» **TASK PROMPT**
Return only this: the line with "2. 构造函数无返回值" and all the lines that follow it below, through the final one, exactly as they are.

Saved data entries
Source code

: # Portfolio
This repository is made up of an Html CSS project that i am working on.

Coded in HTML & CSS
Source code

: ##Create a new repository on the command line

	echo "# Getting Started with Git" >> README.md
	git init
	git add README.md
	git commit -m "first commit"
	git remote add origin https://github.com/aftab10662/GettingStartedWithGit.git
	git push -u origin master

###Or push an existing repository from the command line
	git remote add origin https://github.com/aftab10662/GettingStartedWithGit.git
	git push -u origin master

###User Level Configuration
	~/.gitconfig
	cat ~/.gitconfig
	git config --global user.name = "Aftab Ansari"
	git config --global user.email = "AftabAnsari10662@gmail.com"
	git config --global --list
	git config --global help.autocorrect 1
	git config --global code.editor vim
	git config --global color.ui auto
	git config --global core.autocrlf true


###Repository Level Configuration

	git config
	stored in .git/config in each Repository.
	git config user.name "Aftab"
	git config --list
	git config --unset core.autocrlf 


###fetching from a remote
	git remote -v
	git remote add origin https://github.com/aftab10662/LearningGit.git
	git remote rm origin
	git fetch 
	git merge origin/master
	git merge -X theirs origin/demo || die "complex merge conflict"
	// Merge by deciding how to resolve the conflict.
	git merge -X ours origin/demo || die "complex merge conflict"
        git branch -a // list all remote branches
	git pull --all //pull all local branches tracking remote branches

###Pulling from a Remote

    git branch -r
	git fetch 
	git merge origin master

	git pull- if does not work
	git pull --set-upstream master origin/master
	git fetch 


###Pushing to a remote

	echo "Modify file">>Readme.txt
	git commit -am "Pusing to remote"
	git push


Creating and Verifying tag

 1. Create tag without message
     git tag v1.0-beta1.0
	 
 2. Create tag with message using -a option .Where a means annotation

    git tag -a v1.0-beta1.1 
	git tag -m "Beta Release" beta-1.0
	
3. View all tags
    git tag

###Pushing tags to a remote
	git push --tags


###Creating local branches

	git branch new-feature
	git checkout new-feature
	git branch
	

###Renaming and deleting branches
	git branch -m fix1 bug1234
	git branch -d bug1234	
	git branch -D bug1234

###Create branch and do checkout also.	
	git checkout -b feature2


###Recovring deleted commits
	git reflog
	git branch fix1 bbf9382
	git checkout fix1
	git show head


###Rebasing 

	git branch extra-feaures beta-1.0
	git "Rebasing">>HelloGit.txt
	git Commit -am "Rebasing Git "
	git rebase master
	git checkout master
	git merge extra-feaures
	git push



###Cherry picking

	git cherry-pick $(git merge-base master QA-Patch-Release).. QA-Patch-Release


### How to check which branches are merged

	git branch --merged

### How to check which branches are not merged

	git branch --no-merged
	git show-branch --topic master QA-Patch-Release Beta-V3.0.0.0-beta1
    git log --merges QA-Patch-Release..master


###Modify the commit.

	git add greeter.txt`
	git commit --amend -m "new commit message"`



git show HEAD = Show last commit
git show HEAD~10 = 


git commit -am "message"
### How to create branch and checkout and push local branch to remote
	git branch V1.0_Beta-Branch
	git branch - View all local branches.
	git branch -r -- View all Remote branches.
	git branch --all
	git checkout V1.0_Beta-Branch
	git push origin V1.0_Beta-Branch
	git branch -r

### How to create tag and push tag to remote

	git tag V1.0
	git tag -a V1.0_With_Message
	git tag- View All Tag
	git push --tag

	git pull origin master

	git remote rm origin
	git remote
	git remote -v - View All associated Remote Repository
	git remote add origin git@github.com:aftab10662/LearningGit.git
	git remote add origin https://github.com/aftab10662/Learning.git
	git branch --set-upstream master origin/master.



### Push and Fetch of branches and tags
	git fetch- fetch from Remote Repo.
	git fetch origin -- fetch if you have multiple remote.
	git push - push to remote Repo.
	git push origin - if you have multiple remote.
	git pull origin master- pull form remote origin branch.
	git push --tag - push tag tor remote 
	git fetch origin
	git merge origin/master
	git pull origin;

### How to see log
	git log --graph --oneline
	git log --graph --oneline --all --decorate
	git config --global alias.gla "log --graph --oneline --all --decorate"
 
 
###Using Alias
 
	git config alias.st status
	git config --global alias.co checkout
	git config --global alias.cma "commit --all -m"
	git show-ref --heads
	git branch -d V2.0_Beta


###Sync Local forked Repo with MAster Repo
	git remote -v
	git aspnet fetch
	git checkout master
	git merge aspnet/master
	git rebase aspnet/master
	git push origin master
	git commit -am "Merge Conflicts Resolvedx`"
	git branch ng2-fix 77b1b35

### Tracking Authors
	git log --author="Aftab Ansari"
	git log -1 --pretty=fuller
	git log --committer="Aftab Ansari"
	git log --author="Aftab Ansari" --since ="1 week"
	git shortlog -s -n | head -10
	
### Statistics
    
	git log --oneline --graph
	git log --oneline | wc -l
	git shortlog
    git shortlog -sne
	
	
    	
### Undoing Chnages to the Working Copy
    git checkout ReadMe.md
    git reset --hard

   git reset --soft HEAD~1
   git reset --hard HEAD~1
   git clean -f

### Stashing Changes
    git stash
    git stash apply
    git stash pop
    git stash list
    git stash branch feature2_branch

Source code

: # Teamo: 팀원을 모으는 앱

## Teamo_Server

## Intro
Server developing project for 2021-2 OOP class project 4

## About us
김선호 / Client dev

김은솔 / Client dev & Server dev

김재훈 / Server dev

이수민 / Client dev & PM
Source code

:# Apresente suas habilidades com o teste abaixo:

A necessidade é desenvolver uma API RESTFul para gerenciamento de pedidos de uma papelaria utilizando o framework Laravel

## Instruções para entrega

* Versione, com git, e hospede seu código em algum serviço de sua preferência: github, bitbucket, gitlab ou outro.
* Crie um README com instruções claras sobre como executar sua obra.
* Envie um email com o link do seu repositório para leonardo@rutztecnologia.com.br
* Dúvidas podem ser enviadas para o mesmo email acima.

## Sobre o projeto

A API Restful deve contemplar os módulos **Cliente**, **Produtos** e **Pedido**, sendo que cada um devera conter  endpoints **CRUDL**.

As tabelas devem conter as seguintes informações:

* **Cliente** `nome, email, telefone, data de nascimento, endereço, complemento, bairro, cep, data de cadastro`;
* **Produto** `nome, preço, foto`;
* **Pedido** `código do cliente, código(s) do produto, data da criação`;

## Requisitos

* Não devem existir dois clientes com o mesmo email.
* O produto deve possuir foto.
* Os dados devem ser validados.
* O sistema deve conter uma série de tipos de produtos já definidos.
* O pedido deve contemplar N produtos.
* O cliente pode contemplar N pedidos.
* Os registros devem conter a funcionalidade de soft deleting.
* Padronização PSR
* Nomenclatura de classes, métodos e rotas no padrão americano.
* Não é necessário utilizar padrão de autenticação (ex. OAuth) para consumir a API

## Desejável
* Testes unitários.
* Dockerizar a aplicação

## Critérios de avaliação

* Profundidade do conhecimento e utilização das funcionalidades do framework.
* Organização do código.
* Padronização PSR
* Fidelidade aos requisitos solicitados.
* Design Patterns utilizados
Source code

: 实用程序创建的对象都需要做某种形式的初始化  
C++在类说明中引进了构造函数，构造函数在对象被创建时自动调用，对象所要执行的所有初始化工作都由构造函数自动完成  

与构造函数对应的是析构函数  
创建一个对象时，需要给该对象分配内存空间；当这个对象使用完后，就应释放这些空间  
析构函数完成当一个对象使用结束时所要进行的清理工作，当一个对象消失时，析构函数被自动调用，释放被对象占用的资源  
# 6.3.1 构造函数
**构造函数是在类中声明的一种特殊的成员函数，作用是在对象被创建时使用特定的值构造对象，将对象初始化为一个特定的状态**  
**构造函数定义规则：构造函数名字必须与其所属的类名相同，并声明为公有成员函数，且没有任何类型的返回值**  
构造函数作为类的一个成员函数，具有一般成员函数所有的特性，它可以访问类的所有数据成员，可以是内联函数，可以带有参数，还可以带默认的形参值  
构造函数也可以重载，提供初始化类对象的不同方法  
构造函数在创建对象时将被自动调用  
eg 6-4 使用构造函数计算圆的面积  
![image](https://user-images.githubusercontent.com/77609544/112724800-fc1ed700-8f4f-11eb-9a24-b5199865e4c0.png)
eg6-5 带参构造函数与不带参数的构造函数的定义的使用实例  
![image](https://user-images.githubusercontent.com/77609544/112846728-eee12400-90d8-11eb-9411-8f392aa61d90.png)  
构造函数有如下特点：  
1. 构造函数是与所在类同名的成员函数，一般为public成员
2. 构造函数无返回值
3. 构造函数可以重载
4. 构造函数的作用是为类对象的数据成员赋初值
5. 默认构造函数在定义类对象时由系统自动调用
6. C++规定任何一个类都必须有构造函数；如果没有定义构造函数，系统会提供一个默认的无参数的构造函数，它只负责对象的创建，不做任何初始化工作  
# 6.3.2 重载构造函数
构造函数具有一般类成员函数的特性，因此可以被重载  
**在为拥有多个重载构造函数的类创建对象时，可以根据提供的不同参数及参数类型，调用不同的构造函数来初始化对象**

» **EXERCISE ANSWER**
2. 构造函数无返回值
3. 构造函数可以重载
4. 构造函数的作用是为类对象的数据成员赋初值
5. 默认构造函数在定义类对象时由系统自动调用
6. C++规定任何一个类都必须有构造函数；如果没有定义构造函数，系统会提供一个默认的无参数的构造函数，它只负责对象的创建，不做任何初始化工作  
# 6.3.2 重载构造函数
构造函数具有一般类成员函数的特性，因此可以被重载  
**在为拥有多个重载构造函数的类创建对象时，可以根据提供的不同参数及参数类型，调用不同的构造函数来初始化对象**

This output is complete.